12 eylül'ün teslim alamadığı kale
Gültepe'nin kimliğini anlamak için onun asi ve politik geçmişine bakmak kaçınılmazdır. 12 Eylül 1980 darbesi öncesinde semt, sol düşüncenin ve örgütlenmenin en güçlü olduğu kalelerden biriydi; öyle ki, o dönemde bir "kurtarılmış bölge" olarak anılıyordu. Bu politik kimliğin simge ismi ise, semt o zamanlar ayrı bir belediyeyken görev yapan efsanevi solcu belediye başkanı Aydın Erten'di. Erten, Gültepelilerin gönlünde bir halk kahramanı olarak yer etmiş, semtin altyapı ve sosyal sorunlarına halkla birlikte çözümler üretmeye çalışmıştır. Ancak 12 Eylül darbesi, Gültepe için bir milat oldu. Darbe yönetimi, semtin bu politik gücünü kırmak amacıyla Gültepe Belediyesi'ni lağvetti ve onu mahallelere bölerek Konak Belediyesi'ne bağladı. Bu hamle, birçok Gültepeli tarafından devletin semtten aldığı bir "rövanş" olarak yorumlandı. Bu rövanşın en somut ve sembolik adımı ise, darbeden sonra semte yapılan yeni liseye darbenin lideri Kenan Evren'in adının verilmesiydi. Bu durum, semt halkının hafızasında derin bir yara açtı. Yıllar sonra okulun adının Dokuz Eylül Anadolu Lisesi olarak değiştirilmesi ise, geç de olsa gelen bir onarım çabası olarak görülebilir. Darbenin izleri sadece idari yapıda değil, semtin sokak lambalarında bile görülebilir; 1981 tarihli, madeni paralardaki Atatürk siluetini içeren o meşhur 12 Eylül grafiği, uzun yıllar boyunca bu direklerde asılı kalmıştır.

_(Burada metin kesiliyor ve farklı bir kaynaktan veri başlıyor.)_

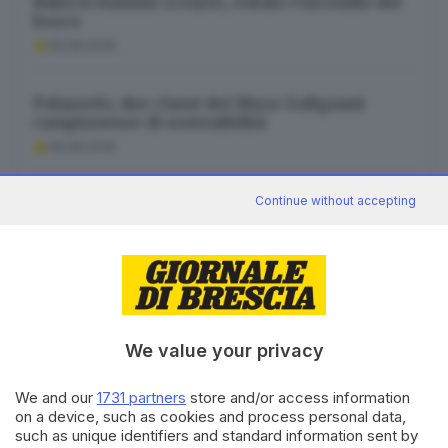
Baita in fiamme a Darfo, evitato l’incendio del
bosco
09.08.2026
Palazzolo, due classi del Mura-Galignani
campionesse di sostenibilità
09.08.2026
Continue without accepting
Tuafesta, il «Booking degli eventi» ideato a
Brescia
09.08.2026
We value your privacy
Canale WhatsApp GDB
We and our
1731 partners
store and/or access information
Breaking news in tempo reale
on a device, such as cookies and process personal data,
such as unique identifiers and standard information sent by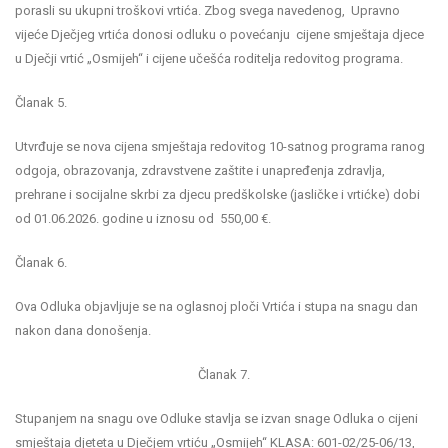
porasli su ukupni troškovi vrtića. Zbog svega navedenog, Upravno
vijeće Dječjeg vrtića donosi odluku o povećanju cijene smještaja djece
u Dječji vrtić „Osmijeh“ i cijene učešća roditelja redovitog programa.
Članak 5.
Utvrđuje se nova cijena smještaja redovitog 10-satnog programa ranog
odgoja, obrazovanja, zdravstvene zaštite i unapređenja zdravlja,
prehrane i socijalne skrbi za djecu predškolske (jasličke i vrtićke) dobi
od 01.06.2026. godine u iznosu od 550,00 €.
Članak 6.
Ova Odluka objavljuje se na oglasnoj ploči Vrtića i stupa na snagu dan
nakon dana donošenja.
Članak 7.
Stupanjem na snagu ove Odluke stavlja se izvan snage Odluka o cijeni
smještaja djeteta u Dječjem vrtiću „Osmijeh“ KLASA: 601-02/25-06/13,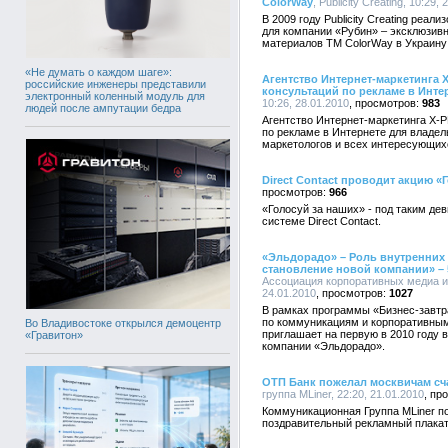
ColorWay
, Publicity Creating, 10:29,
В 2009 году Publicity Creating ре
для компании «Рубин» – эксклюзив
материалов ТМ ColorWay в Украину 
«Не думать о каждом шаге»:
Агентство Интернет-маркетинга
российские инженеры представили
консультаций по рекламе в Интер
электронный коленный модуль для
10:26, 28.01.2010
983
людей после ампутации бедра
Агентство Интернет-маркетинга X-
по рекламе в Интернете для владел
маркетологов и всех интересующих
Direct Contact проводит акцию «
966
«Голосуй за наших» - под таким де
системе Direct Contact.
«Эльдорадо» – Роль внутренних 
становление новой компании» – 5
Ассоциация корпоративных медиа и 
24.01.2010
1027
В рамках программы «Бизнес-завтр
по коммуникациям и корпоративным
Во Владивостоке открылся демоцентр
приглашает на первую в 2010 году
«Гравитон»
компании «Эльдорадо».
ОТП Банк пожелал москвичам сч
группа MLiner, 22:20, 21.01.2010
Коммуникационная Группа MLiner п
поздравительный рекламный плакат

Körfez manzaralı yoksulluk ve değişmeyen hayatlar
Gültepe'nin en büyük çelişkisi, coğrafyasında gizlidir. Semtin hemen hemen her evi, İzmir Körfezi'nin büyüleyici manzarasına hakimdir. Ancak bu estetik zenginlik, derin bir yoksulluk ve ihmal edilmişlikle bir arada yaşanır. Evlerin tamamı imarsız ve plansızdır. Sokaklar o kadar dar ve yokuştur ki, uzun yıllar boyunca belediye çöpleri toplamak için kamyonlar yerine kadrolu eşekleri kullanmak zorunda kalmıştır. Bisiklete binen bir çocuğa ya da rahatça top oynanan bir düzlüğe rastlamak neredeyse imkansızdır. Bu fiziki şartlar, semtin sosyal hayatını da doğrudan etkiler. Hayat, zordur. Genç nüfusun büyük bir kısmı, "sigortam ödensin yeter" mantığıyla, düşük maaşlarla şehrin fabrikalarında veya tütün mağazalarında çalışır. Akşam saatlerinde semtin ana caddelerinden vızır vızır geçen işçi servisleri, bu rutinin en net göstergesidir. Güven duygusunun zayıfladığı, dedikodunun hayati bir iletişim aracına dönüştüğü bir sosyal iklim hakimdir. Zaman, Gültepe'de adeta donmuş gibidir. Dükkanların tabelaları, tezgahları, kepenkleri, hatta üzerlerindeki toz bile yirmi yıldır aynıdır. Bu durağanlık, semt sakinlerinin hayatlarına da sinmiştir.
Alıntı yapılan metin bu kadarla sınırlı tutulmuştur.